With the initial euphoria of the absence of open warfare, and the roadblocks and checkpoints that bothered many gone, the question can now be asked quite boldly whether there is indeed any peace to boast of in this country.
Many see us as being on the threshold of violent clashes between the forces from the Vanni and those of Karuna in the East. Some have written off Karuna, with death staring in his face, in the wake of ruthless reactions by Prabhakaran to re-establish his power and unquestioned authority in all of Eelam. It is possible that all this may not affect those in the so-called South, who feel insulated from this "distant" fighting. But, can one genuinely talk of peace in the country, if there is raging violence in one major part of it?
Fear is already being expressed by those in Sinhala and Muslim villages on the borders of the possible new theatre of conflict. Many Tamils in these areas will also feel threatened. The words of Thamilchelvam that all this is an internal matter that will be settled soon, is only deceitful bunkum. The reality is far removed from this.
Although one cannot take pleasure in a resurgence of fighting and violence, anywhere in the country, the question is inevitable as to whether this is indeed the peace that the UNP delivered, after all its straining to appease the Tiger. Obviously its appeasing of those in the Vanni has not been to the liking of Karuna in the East.
The conventional wisdom about what Prof. G. L. Peiris, was repeating about peace and the peace dividend being mere eyewash, is now confirmed. The current advertising claims of what the UNP delivered in the past two years stand drained of any essence and meaning, in the face of this new crisis. The question today is whether the Government and the Prime Minister had bargained for this latest development in the East.
Delivery & betrayal
With the number of security forces informants and cadres of intelligence units whose heads were delivered on a platter to the LTTE's pistol squads after the betrayal of the Millennium City Safe House, it is hardly likely that there was sufficient intelligence on what was developing in the East. The crimes committed and betrayals carried out in the name of confidence building with the Tigers have begun to come home to roost, much too early for the UNP, and all too dangerously for the country.
Karuna has created a problem for the TNA and the international community that considered Prabhakaran's LTTE as the sole representatives of the Tamils. With the welcome exception of India and the USA, for how long can foreign peace brokers, and would be donors of aid, keep up with their pilgrimages to Kilinochchi, on the convenient assumption that Prabhakaran's LTTE is the sole representative of the Tamils of Sri Lanka? Can they any more think of channeling funds to the LTTE direct?
Never is the fallout from any crisis always bad. The result of Karuna's revolt is uncertain. But it has certainly questioned the credibility of the LTTE's claim to represent all Tamils. It is not only the TNA and the donor countries that have to come to terms with this. As events unfurl it could become a major issue for whoever governs Sri Lanka, too.

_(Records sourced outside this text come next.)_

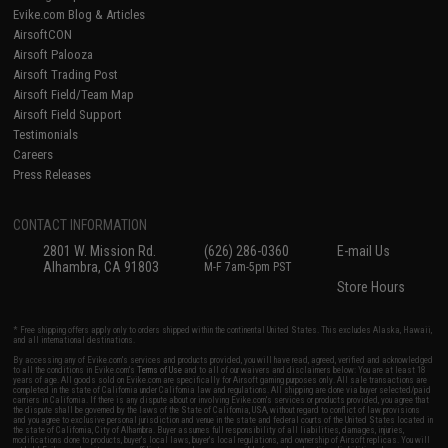
Evike.com Blog & Articles
AirsoftCON
Airsoft Palooza
Airsoft Trading Post
Airsoft Field/Team Map
Airsoft Field Support
Testimonials
Careers
Press Releases
CONTACT INFORMATION
2801 W. Mission Rd.
(626) 286-0360
E-mail Us
Alhambra, CA 91803
M-F 7am-5pm PST
Store Hours
* Free shipping offers apply only to orders shipped within the continental United States. This excludes Alaska, Hawaii,
and all international destinations.
By accessing any of Evike.com's services and products provided, you will have read, agreed, verified and acknowledged
to all the conditions in Evike.com's
Terms of Use
and to all of our waivers and disclaimers below: You are at least 18
years of age. All goods sold on Evike.com are specifically for Airsoft gaming purposes only. All sale transactions are
completed in the state of California under California law and regulations. All shipping are done via buyer selected/paid
carriers in California. If there is any dispute about or involving Evike.com's services or products provided, you agree that
the dispute shall be governed by the laws of the State of California, USA, without regard to conflict of law provisions
and you agree to exclusive personal jurisdiction and venue in the state and federal courts of the United States located in
the state of California, City of Alhambra. Buyer assumes full responsibility of all liabilities, damages, injuries,
modifications done to products, buyer's local laws, buyer's local regulations, and ownership of Airsoft replicas. You will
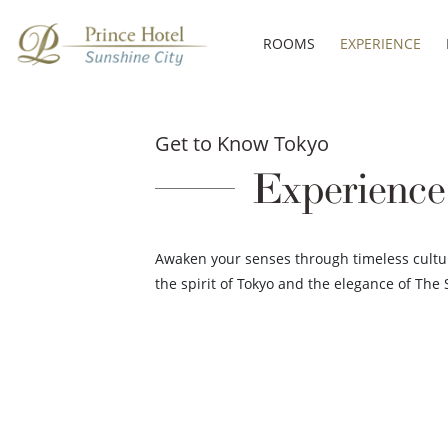
ROOMS
EXPERIENCE
Get to Know Tokyo
Experience
Awaken your senses through timeless cultu
the spirit of Tokyo and the elegance of The 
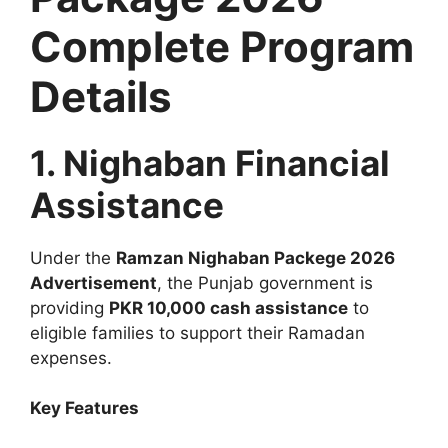
Complete Program
Details
1. Nighaban Financial
Assistance
Under the
Ramzan Nighaban Packege 2026
Advertisement
, the Punjab government is
providing
PKR 10,000 cash assistance
to
eligible families to support their Ramadan
expenses.
Key Features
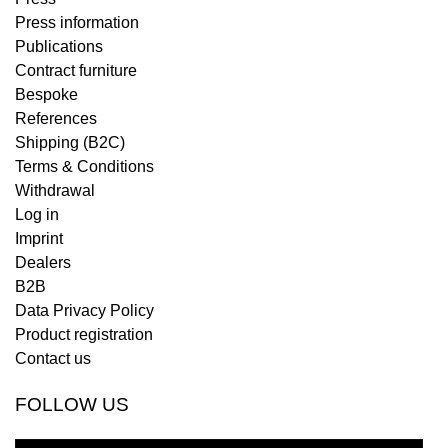
Press information
Publications
Contract furniture
Bespoke
References
Shipping (B2C)
Terms & Conditions
Withdrawal
Log in
Imprint
Dealers
B2B
Data Privacy Policy
Product registration
Contact us
FOLLOW US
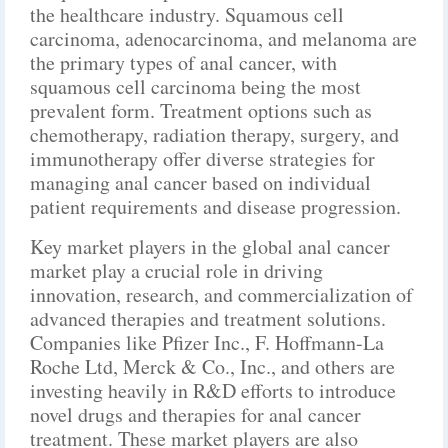
the healthcare industry. Squamous cell
carcinoma, adenocarcinoma, and melanoma are
the primary types of anal cancer, with
squamous cell carcinoma being the most
prevalent form. Treatment options such as
chemotherapy, radiation therapy, surgery, and
immunotherapy offer diverse strategies for
managing anal cancer based on individual
patient requirements and disease progression.
Key market players in the global anal cancer
market play a crucial role in driving
innovation, research, and commercialization of
advanced therapies and treatment solutions.
Companies like Pfizer Inc., F. Hoffmann-La
Roche Ltd, Merck & Co., Inc., and others are
investing heavily in R&D efforts to introduce
novel drugs and therapies for anal cancer
treatment. These market players are also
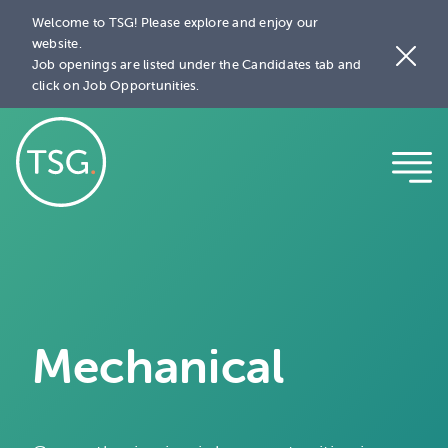
Welcome to TSG! Please explore and enjoy our
website.
Job openings are listed under the Candidates tab and
click on Job Opportunities.
Mechanical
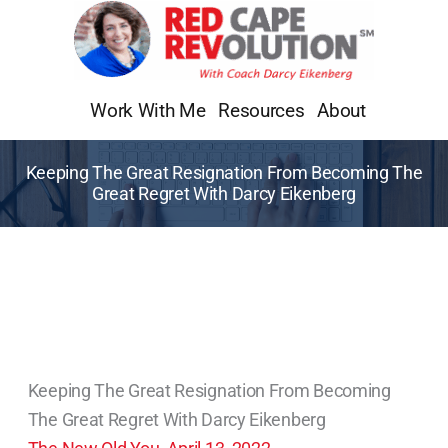
Skip
to
content
Work With Me
Resources
About
Keeping The Great Resignation From Becoming The
Great Regret With Darcy Eikenberg
Keeping The Great Resignation From Becoming
The Great Regret With Darcy Eikenberg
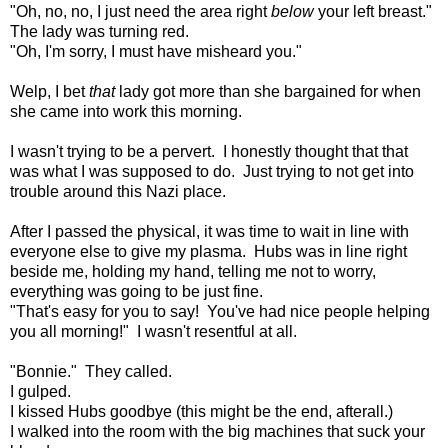
"Oh, no, no, I just need the area right
below
your left breast."
The lady was turning red.
"Oh, I'm sorry, I must have misheard you."
Welp, I bet
that
lady got more than she bargained for when
she came into work this morning.
I wasn't trying to be a pervert. I honestly thought that that
was what I was supposed to do. Just trying to not get into
trouble around this Nazi place.
After I passed the physical, it was time to wait in line with
everyone else to give my plasma. Hubs was in line right
beside me, holding my hand, telling me not to worry,
everything was going to be just fine.
"That's easy for you to say! You've had nice people helping
you all morning!" I wasn't resentful at all.
"Bonnie." They called.
I gulped.
I kissed Hubs goodbye (this might be the end, afterall.)
I walked into the room with the big machines that suck your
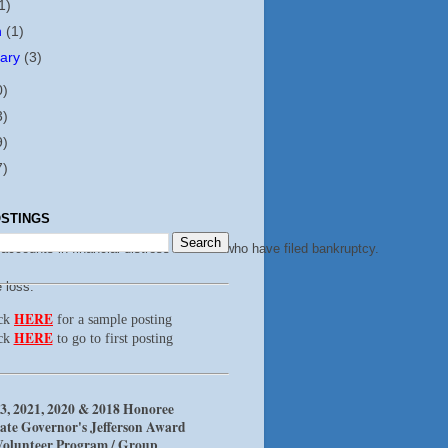
1)
h
(1)
uary
(3)
0)
3)
9)
7)
STINGS
accounts in financial distress or those who have filed bankruptcy.
 loss.
HERE
ick
for a sample posting
HERE
ck
to go to first posting
3, 2021, 2020 & 2018 Honoree
ate Governor's Jefferson Award
Volunteer Program / Group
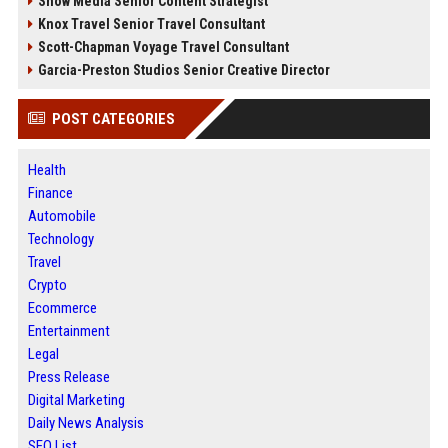
Snow Media Senior Content Strategist
Knox Travel Senior Travel Consultant
Scott-Chapman Voyage Travel Consultant
Garcia-Preston Studios Senior Creative Director
POST CATEGORIES
Health
Finance
Automobile
Technology
Travel
Crypto
Ecommerce
Entertainment
Legal
Press Release
Digital Marketing
Daily News Analysis
SEO List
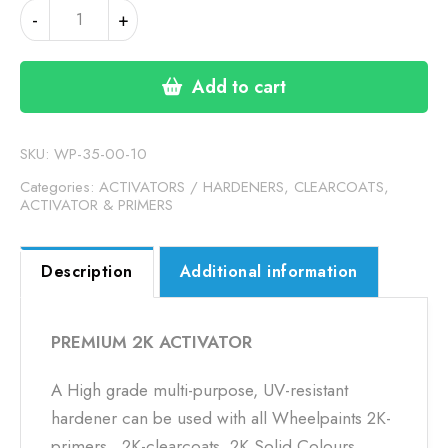
PREMIUM
-
+
2K
ACTIVATOR
quantity
Add to cart
SKU:
WP-35-00-10
Categories:
ACTIVATORS / HARDENERS
,
CLEARCOATS,
ACTIVATOR & PRIMERS
Description
Additional information
PREMIUM 2K ACTIVATOR
A High grade multi-purpose, UV-resistant
hardener can be used with all Wheelpaints 2K-
primers, 2K-clearcoats, 2K Solid Colours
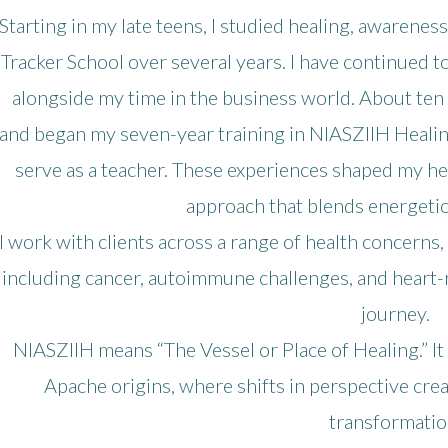
Starting in my late teens, I studied healing, awareness
Tracker School over several years. I have continued to
alongside my time in the business world. About ten y
and began my seven-year training in NIASZIIH Healin
serve as a teacher. These experiences shaped my he
approach that blends energetic
I work with clients across a range of health concerns
including cancer, autoimmune challenges, and heart-
journey.
NIASZIIH means “The Vessel or Place of Healing.” It
Apache origins, where shifts in perspective cre
transformatio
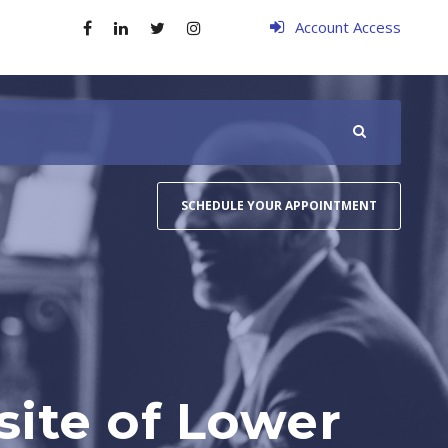
Account Access
SCHEDULE YOUR APPOINTMENT
site of Lower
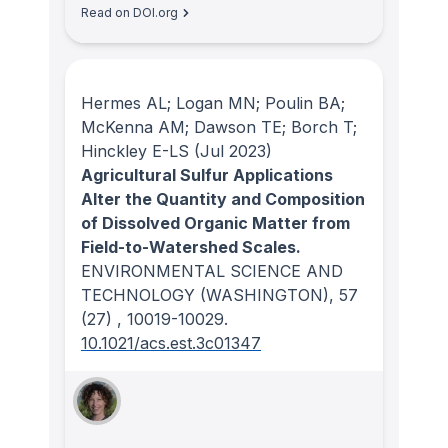
Read on DOI.org
Hermes AL; Logan MN; Poulin BA;
McKenna AM; Dawson TE; Borch T;
Hinckley E-LS
(Jul 2023)
Agricultural Sulfur Applications
Alter the Quantity and Composition
of Dissolved Organic Matter from
Field-to-Watershed Scales.
ENVIRONMENTAL SCIENCE AND
TECHNOLOGY (WASHINGTON)
, 57
(27)
, 10019-10029.
10.1021/acs.est.3c01347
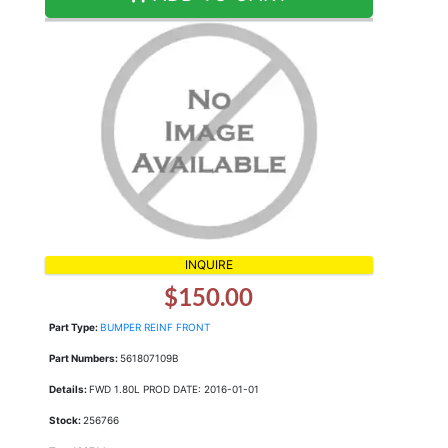
INQUIRE
$150.00
Part Type:
BUMPER REINF FRONT
Part Numbers:
561807109B
Details:
FWD 1.80L PROD DATE: 2016-01-01
Stock:
256766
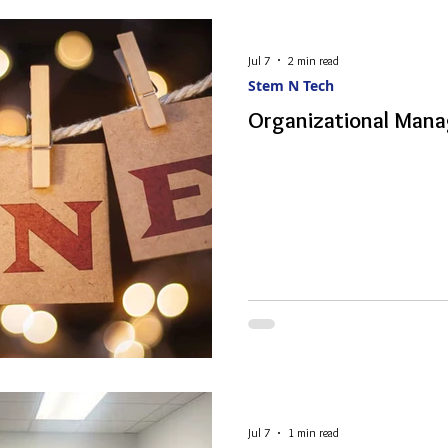
Jul 7
2 min read
Stem N Tech
Organizational Mana
Jul 7
1 min read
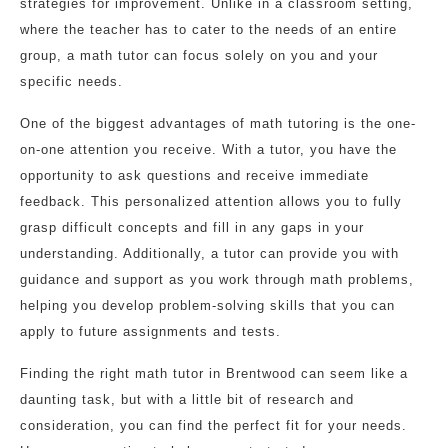
strategies for improvement. Unlike in a classroom setting,
where the teacher has to cater to the needs of an entire
group, a math tutor can focus solely on you and your
specific needs.
One of the biggest advantages of math tutoring is the one-
on-one attention you receive. With a tutor, you have the
opportunity to ask questions and receive immediate
feedback. This personalized attention allows you to fully
grasp difficult concepts and fill in any gaps in your
understanding. Additionally, a tutor can provide you with
guidance and support as you work through math problems,
helping you develop problem-solving skills that you can
apply to future assignments and tests.
Finding the right math tutor in Brentwood can seem like a
daunting task, but with a little bit of research and
consideration, you can find the perfect fit for your needs.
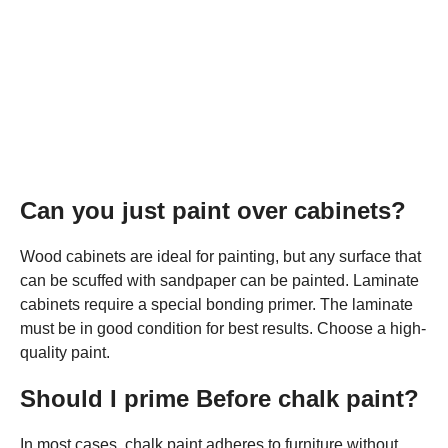
Can you just paint over cabinets?
Wood cabinets are ideal for painting, but any surface that
can be scuffed with sandpaper can be painted. Laminate
cabinets require a special bonding primer. The laminate
must be in good condition for best results. Choose a high-
quality paint.
Should I prime Before chalk paint?
In most cases, chalk paint adheres to furniture without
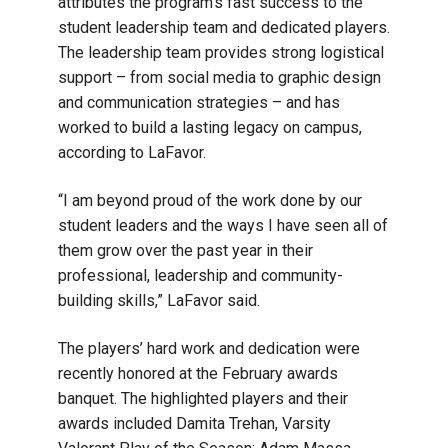
attributes the program’s fast success to the
student leadership team and dedicated players.
The leadership team provides strong logistical
support – from social media to graphic design
and communication strategies – and has
worked to build a lasting legacy on campus,
according to LaFavor.
“I am beyond proud of the work done by our
student leaders and the ways I have seen all of
them grow over the past year in their
professional, leadership and community-
building skills,” LaFavor said.
The players’ hard work and dedication were
recently honored at the February awards
banquet. The highlighted players and their
awards included Damita Trehan, Varsity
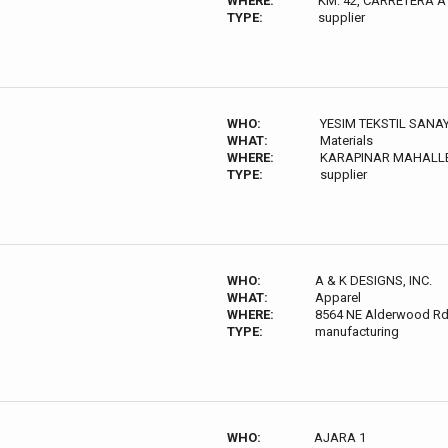
WHERE:
KM. 42, CARRETERA 
TYPE:
supplier
WHO:
YESIM TEKSTIL SANAY
WHAT:
Materials
WHERE:
KARAPINAR MAHALLES
TYPE:
supplier
WHO:
A & K DESIGNS, INC.
WHAT:
Apparel
WHERE:
8564 NE Alderwood Rd,
TYPE:
manufacturing
WHO:
AJARA 1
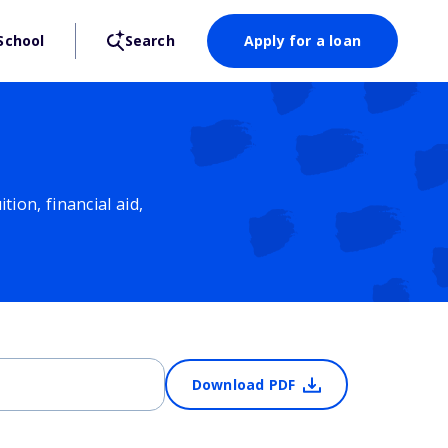
School
Search
Apply for a loan
ion, financial aid,
Download PDF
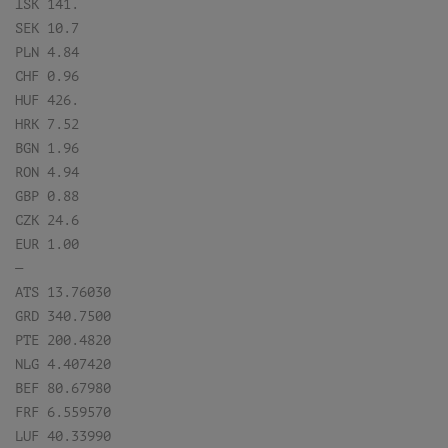
ISK 141.
SEK 10.7
PLN 4.84
CHF 0.96
HUF 426.
HRK 7.52
BGN 1.96
RON 4.94
GBP 0.88
CZK 24.6
EUR 1.00
—
ATS 13.76030
GRD 340.7500
PTE 200.4820
NLG 4.407420
BEF 80.67980
FRF 6.559570
LUF 40.33990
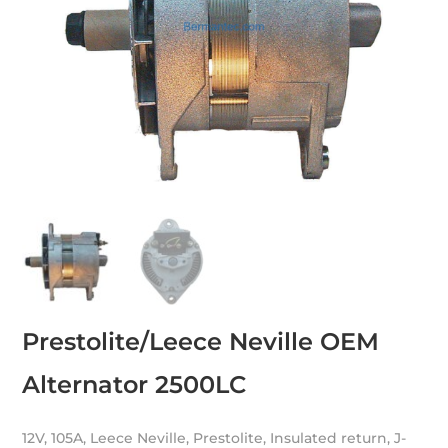
Prestolite/Leece Neville OEM
Alternator 2500LC
12V, 105A, Leece Neville, Prestolite, Insulated return, J-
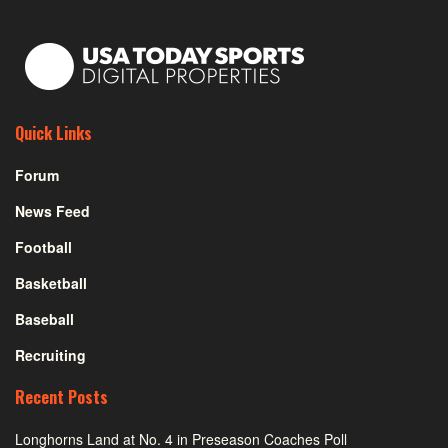
Quick Links
Forum
News Feed
Football
Basketball
Baseball
Recruiting
Recent Posts
Longhorns Land at No. 4 in Preseason Coaches Poll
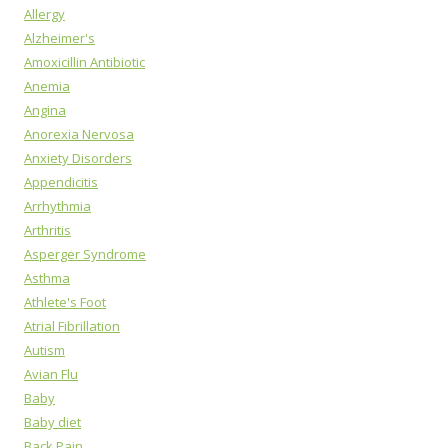
Allergy
Alzheimer's
Amoxicillin Antibiotic
Anemia
Angina
Anorexia Nervosa
Anxiety Disorders
Appendicitis
Arrhythmia
Arthritis
Asperger Syndrome
Asthma
Athlete's Foot
Atrial Fibrillation
Autism
Avian Flu
Baby
Baby diet
Back Pain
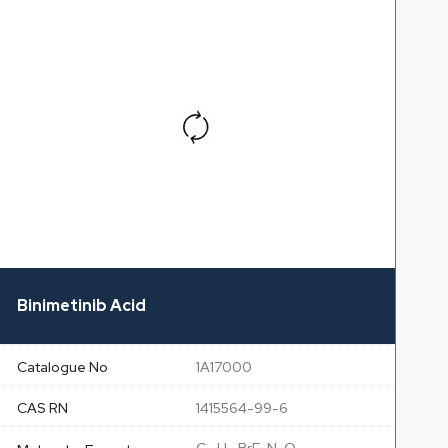
Binimetinib Acid
Catalogue No
1A17000
CAS RN
1415564-99-6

If Karuna can hold his own, then not only is the monolith of the LTTE shattered, it would also show all of the UNP 's talk of peace and deliverance has taken us far behind first base in solving the ethnic crisis.
With the Tiger monolith cracked today, how seriously could the UNP's mantra of peace be taken? This is not anything to be pleased about. But it is a timely reminder of the failure of imposters to statesmanship in fooling the people about what they've done in the past two years. Have they in fact led us into another chapter in the bloody epic of the ethnic crisis of Sri Lanka? I sincerely hope not.